LES PETITS CONSEILS QUI EVITENT DE GROS RISQUES
INSPECTION QUOTIDIENNE DES PIEDS
– Utiliser un miroir ou s’aider d’une tierce personne en cas de difficulté, de mobilité et / ou de déficience visuelle

HYGIENE

  • Elle doit être quotidienne et être effectuée avec un savon (type savon de Marseille), de préférence sous la douche,
  • Bien sécher en insistant entre les orteils pour éviter les mycoses,
  • Eviter les bains de pied prolongés (< 5 minutes) et contrôler température < 35° (a l’aide d’un thermomètre ou en trempant l’avant bras),
  • En cas de callosités utiliser une pierre ponce ou une râpe une fois par semaine (interdiction d’utiliser des coricides, des virucides et des rasoirs),
  • Ne pas traiter soi-même durillons, cors ou ampoules: pas de chirurgie de salle de bain,
  • Garder les ongles suffisamment longs, si besoin de couper plutôt droits et arrondir à l’aide d’une lime en carton (utiliser des ciseaux à bout rond),
  • Il est important de graisser vos pieds s’ils sont secs (et ils le sont le plus souvent) en évitant les espaces entre les orteils qui doivent rester secs.

CHAUSSETTES

  • Ne jamais marcher pieds nus
  • Vous devez toujours en porter (jamais pieds nus dans la chaussure),
  • Les choisir en fibre naturelle claire (coton où laine fine),
  • Les changer tous les jours, les laver à une température > 60° (lutte contre les mycoses),
  • Pensez à mettre les coutures vers l’extérieur.

CHAUSSURES

  • Être attentif(ve) au choix des chaussures qui doivent être souples (de préférence en cuir et sans couture intérieure blessante), ni trop larges, ni trop étroites (les acheter en fin de journée quand les pieds sont gonflés), adaptés à la morphologie de chacun,
  • Au début les porter environ 1 à 2 heures maximum et toujours vérifier s’il y a des points d’appuis, des rougeurs sur les pieds,
  • Avant le port, examen de l’intérieur de la chaussure avec la pulpe des doigts: contrôler l’absence de corps étrangers,
    décollement de semelles, usure, semelles orthopédiques déchirées, dessus, dessous, côtés,
  • La hauteur des talons : 2 cm, maximum 5 cm,
  • Avoir deux paires de chaussures à alterner 1 jour sur 2 et les entretenir régulièrement.

CHAUSSONS

  • Ils sont indispensables car vous ne devez jamais marcher pieds nus,
  • Les mules sont à éviter car elles provoquent une crispation des orteils (orteils en marteau) et des callosités aux talons.

SEMELLES

  • Ordonnées par le médecin
  • Si vous devez porter des semelles orthopédiques, celles-ci doivent être moulées sur votre pied et réalisées en matériel lavable, antidérapant,
  • Comme les chaussures, elles doivent être mises progressivement,
  • Elles doivent être changées une fois par an ou éventuellement adaptées aux changements du pied diabétique.

PIEDS FROIDS

  • – Prendre garde au risque de brûlures (bouillotes, feu, radiateurs) ou de gelures.
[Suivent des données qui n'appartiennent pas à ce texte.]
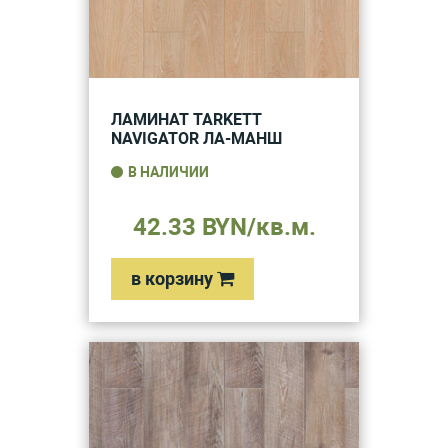
ЛАМИНАТ TARKETT
NAVIGATOR ЛА-МАНШ
В НАЛИЧИИ
42.33 BYN/кв.м.
в корзину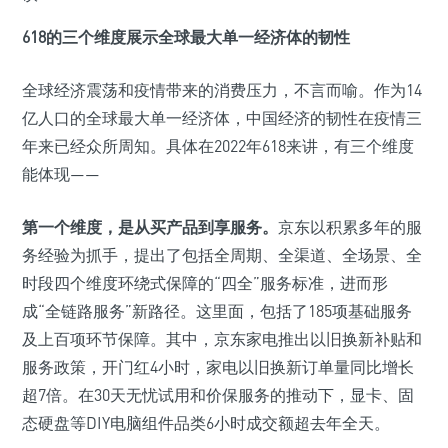
618的三个维度展示全球最大单一经济体的韧性
全球经济震荡和疫情带来的消费压力，不言而喻。作为14
亿人口的全球最大单一经济体，中国经济的韧性在疫情三
年来已经众所周知。具体在2022年618来讲，有三个维度
能体现——
第一个维度，是从买产品到享服务。
京东以积累多年的服
务经验为抓手，提出了包括全周期、全渠道、全场景、全
时段四个维度环绕式保障的“四全”服务标准，进而形
成“全链路服务”新路径。这里面，包括了185项基础服务
及上百项环节保障。其中，京东家电推出以旧换新补贴和
服务政策，开门红4小时，家电以旧换新订单量同比增长
超7倍。在30天无忧试用和价保服务的推动下，显卡、固
态硬盘等DIY电脑组件品类6小时成交额超去年全天。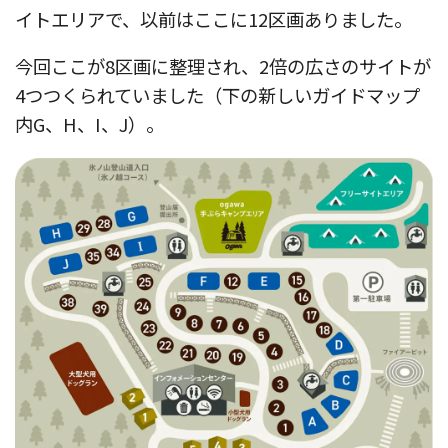
イトエリアで、以前はここに12区画ありました。
今回ここが8区画に整理され、2倍の広さのサイトが
4つつくられていました（下の新しいガイドマップ
内G、H、I、J）。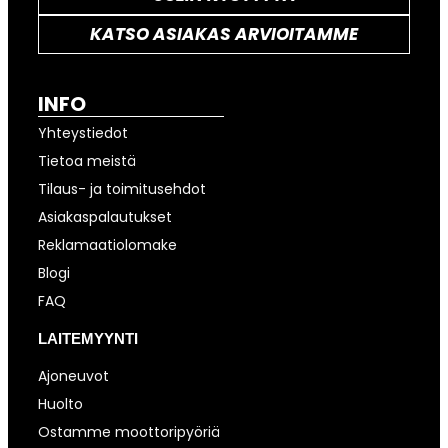
KATSO ASIAKAS ARVIOITAMME
INFO
Yhteystiedot
Tietoa meistä
Tilaus- ja toimitusehdot
Asiakaspalautukset
Reklamaatiolomake
Blogi
FAQ
LAITEMYYNTI
Ajoneuvot
Huolto
Ostamme moottoripyöriä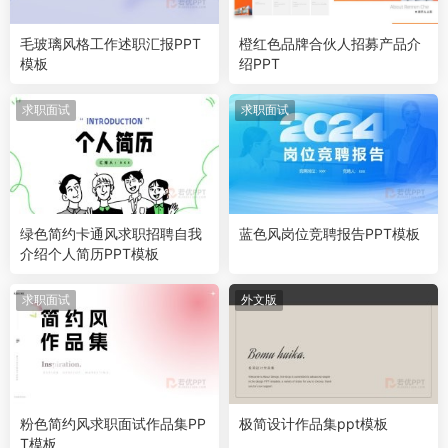
毛玻璃风格工作述职汇报PPT
橙红色品牌合伙人招募产品介
模板
绍PPT
求职面试
求职面试
绿色简约卡通风求职招聘自我
蓝色风岗位竞聘报告PPT模板
介绍个人简历PPT模板
求职面试
外文版
粉色简约风求职面试作品集PP
极简设计作品集ppt模板
T模板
CONDUITE EN CAS DE LESION OU COLORATION SUSPECTE

  • Consulter toujours un professionnel de la santé, mais dans l’immédiat :
  • Nettoyer toute lésion à l’eau ou si vous avez un désinfectant (pas de produits colorés comme éosine, mercurochrome ni
    antibiotiques locaux), appliquer une compresse et un sparadrap (pas de mefix).